Collected data:
* * * * * * * * *

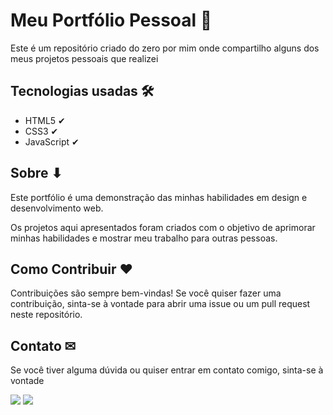 <h1>Meu Portfólio Pessoal 🔗</h1>
Este é um repositório criado do zero por mim onde compartilho alguns dos meus projetos pessoais que realizei 
<h2>Tecnologias usadas 🛠</h2>
<ul>
<li>HTML5 ✔</li>
<li>CSS3 ✔</li>
<li>JavaScript ✔</li>
</ul>
<h2>Sobre ⬇</h2>
<p>Este portfólio é uma demonstração das minhas habilidades em design e desenvolvimento web.</p> 
<p>Os projetos aqui apresentados foram criados com o objetivo de aprimorar minhas habilidades e mostrar meu trabalho para outras pessoas.</p>
<h2>Como Contribuir ❤</h2>
Contribuições são sempre bem-vindas! Se você quiser fazer uma contribuição, sinta-se à vontade para abrir uma issue ou um pull request neste repositório.

<h2>Contato ✉</h2>
<p>Se você tiver alguma dúvida ou quiser entrar em contato comigo, sinta-se à vontade</p>
<div> 
     <a href="https://www.linkedin.com/in/gabriel-galdino1/" target="_blank"><img src="https://img.shields.io/badge/LinkedIn-0077B5?style=for-the-badge&logo=linkedin&logoColor=white" target="_blank"></a> 
  <a href = "mailto:matosgabriel017@gmail.com"><img src="https://img.shields.io/badge/Gmail-D14836?style=for-the-badge&logo=gmail&logoColor=white" target="_blank"></a>
</div>
 
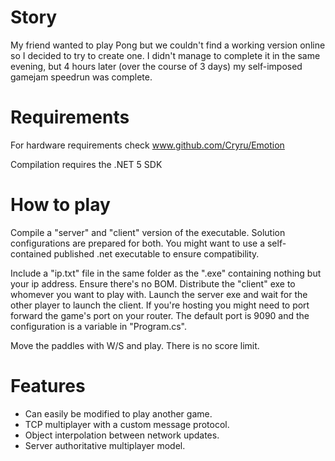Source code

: # Story

My friend wanted to play Pong but we couldn't find a working version online so I decided to try to create one. I didn't manage to complete it
in the same evening, but 4 hours later (over the course of 3 days) my self-imposed gamejam speedrun was complete.

# Requirements

For hardware requirements check www.github.com/Cryru/Emotion

Compilation requires the .NET 5 SDK

# How to play

Compile a "server" and "client" version of the executable. Solution configurations are prepared for both.
You might want to use a self-contained published .net executable to ensure compatibility.

Include a "ip.txt" file in the same folder as the ".exe" containing nothing but your ip address. Ensure there's no BOM.
Distribute the "client" exe to whomever you want to play with. Launch the server exe and wait for the other player to launch the client.
If you're hosting you might need to port forward the game's port on your router. The default port is 9090 and the configuration is a variable in "Program.cs".

Move the paddles with W/S and play. There is no score limit.

# Features

- Can easily be modified to play another game.
- TCP multiplayer with a custom message protocol.
- Object interpolation between network updates.
- Server authoritative multiplayer model.

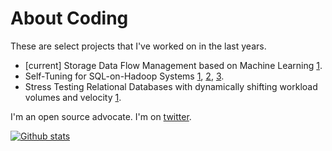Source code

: # About Coding

These are select projects that I've worked on in the last years.

- [current] Storage Data Flow Management based on Machine Learning [1](https://www.stockwatch.com.cy/en/article/emporika-nea/cut-partners-huawei-fuel-ai-data-storage-systems).
- Self-Tuning for SQL-on-Hadoop Systems [1](https://www.sciencedirect.com/science/article/abs/pii/S2214579621000216), [2](https://link.springer.com/chapter/10.1007%2F978-3-030-33223-5_9), [3](http://ceur-ws.org/Vol-2469/ERDemo03.pdf).
- Stress Testing Relational Databases with dynamically shifting workload volumes and velocity [1](https://link.springer.com/chapter/10.1007/978-3-319-44403-1_13).

I'm an open source advocate. I'm on [twitter](https://www.twitter.com/miro_fh).

[![Github stats](https://github-readme-stats.vercel.app/api?username=edsonrl&theme=white-black)](https://github.com/edsonrl/github-readme-stats)
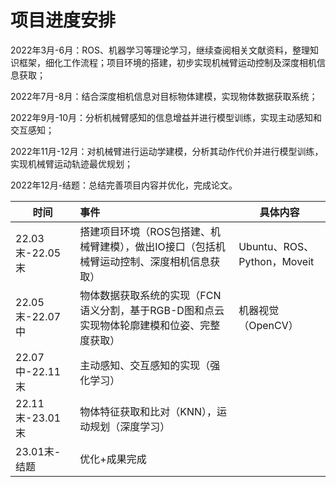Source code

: # 项目进度安排

2022年3月-6月：ROS、机器学习等理论学习，继续查阅相关文献资料，整理知识框架，细化工作流程；项目环境的搭建，初步实现机械臂运动控制及深度相机信息获取；

2022年7月-8月：结合深度相机信息对目标物体建模，实现物体数据获取系统；

2022年9月-10月：分析机械臂感知的信息增益并进行模型训练，实现主动感知和交互感知；

2022年11月-12月：对机械臂进行运动学建模，分析其动作代价并进行模型训练，实现机械臂运动轨迹最优规划；

2022年12月-结题：总结完善项目内容并优化，完成论文。

| 时间            | 事件                                                         | 具体内容                    |
| --------------- | :----------------------------------------------------------- | --------------------------- |
| 22.03末-22.05末 | 搭建项目环境（ROS包搭建、机械臂建模），做出IO接口（包括机械臂运动控制、深度相机信息获取） | Ubuntu、ROS、Python，Moveit |
| 22.05末-22.07中 | 物体数据获取系统的实现（FCN语义分割，基于RGB-D图和点云实现物体轮廓建模和位姿、完整度获取） | 机器视觉（OpenCV）          |
| 22.07中-22.11末 | 主动感知、交互感知的实现（强化学习）                         |                             |
| 22.11末-23.01末 | 物体特征获取和比对（KNN），运动规划（深度学习）              |                             |
| 23.01末-结题    | 优化+成果完成                                                |                             |
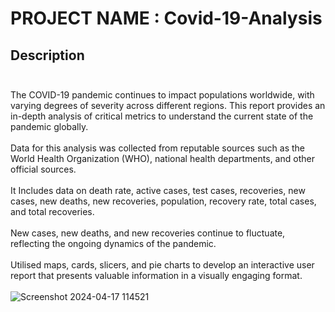 # PROJECT NAME : Covid-19-Analysis
## Description <br> <br>
The COVID-19 pandemic continues to impact populations worldwide, with varying degrees of severity across different regions. This report provides an in-depth analysis of critical metrics to understand the current state of the pandemic globally. <br> <br>
Data for this analysis was collected from reputable sources such as the World Health Organization (WHO), national health departments, and other official sources.<br> <br>
It Includes data on death rate, active cases, test cases, recoveries, new cases, new deaths, new recoveries, population, recovery rate, total cases, and total recoveries.<br> <br>
New cases, new deaths, and new recoveries continue to fluctuate, reflecting the ongoing dynamics of the pandemic.<br> <br>
Utilised maps, cards, slicers, and pie charts to develop an interactive user report that presents valuable information in a visually engaging format.<br> <br>
![Screenshot 2024-04-17 114521](https://github.com/DeepanshiGandhi15/Covid-19-Analysis/assets/158074219/a1d039aa-6ef8-4a72-bac5-3212abc188bf)
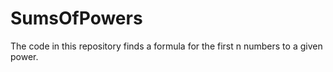 # SumsOfPowers
The code in this repository finds a formula for the first n numbers to a given power.
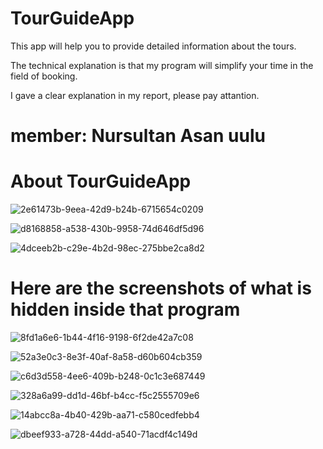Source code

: # TourGuideApp
This app will help you to provide detailed information about the tours.

The technical explanation is that my program will simplify your time in the field of booking.

I gave a clear explanation in my report, please pay attantion.



# member: Nursultan Asan uulu

# About TourGuideApp

![2e61473b-9eea-42d9-b24b-6715654c0209](https://user-images.githubusercontent.com/49916341/81498366-5be3a380-92e6-11ea-8e91-0c7a57ee7dfd.jpg)

![d8168858-a538-430b-9958-74d646df5d96](https://user-images.githubusercontent.com/49916341/81498369-5c7c3a00-92e6-11ea-9222-ffbd01a99fcd.jpg)

![4dceeb2b-c29e-4b2d-98ec-275bbe2ca8d2](https://user-images.githubusercontent.com/49916341/81498371-5d14d080-92e6-11ea-8de2-e9a2bb1e6903.jpg)


# Here are the screenshots of what is hidden inside that program

![8fd1a6e6-1b44-4f16-9198-6f2de42a7c08](https://user-images.githubusercontent.com/49916341/81498456-ee844280-92e6-11ea-963d-7741f0eb2b40.jpg)

![52a3e0c3-8e3f-40af-8a58-d60b604cb359](https://user-images.githubusercontent.com/49916341/81498457-ef1cd900-92e6-11ea-976f-3fe9541aad3a.jpg)

![c6d3d558-4ee6-409b-b248-0c1c3e687449](https://user-images.githubusercontent.com/49916341/81498458-ef1cd900-92e6-11ea-8011-f16ee4ce5a83.jpg)

![328a6a99-dd1d-46bf-b4cc-f5c2555709e6](https://user-images.githubusercontent.com/49916341/81498459-efb56f80-92e6-11ea-85c0-d0abe004da18.jpg)

![14abcc8a-4b40-429b-aa71-c580cedfebb4](https://user-images.githubusercontent.com/49916341/81498460-efb56f80-92e6-11ea-8735-6d60bc9fc20a.jpg)

![dbeef933-a728-44dd-a540-71acdf4c149d](https://user-images.githubusercontent.com/49916341/81498461-f04e0600-92e6-11ea-8d6a-e4a5b7955fa9.jpg)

* * * * * * * * *

What you will do:
Among the entries above, which lines include "executable"? List them all.

Task response:
Compile a "server" and "client" version of the executable. Solution configurations are prepared for both.
You might want to use a self-contained published .net executable to ensure compatibility.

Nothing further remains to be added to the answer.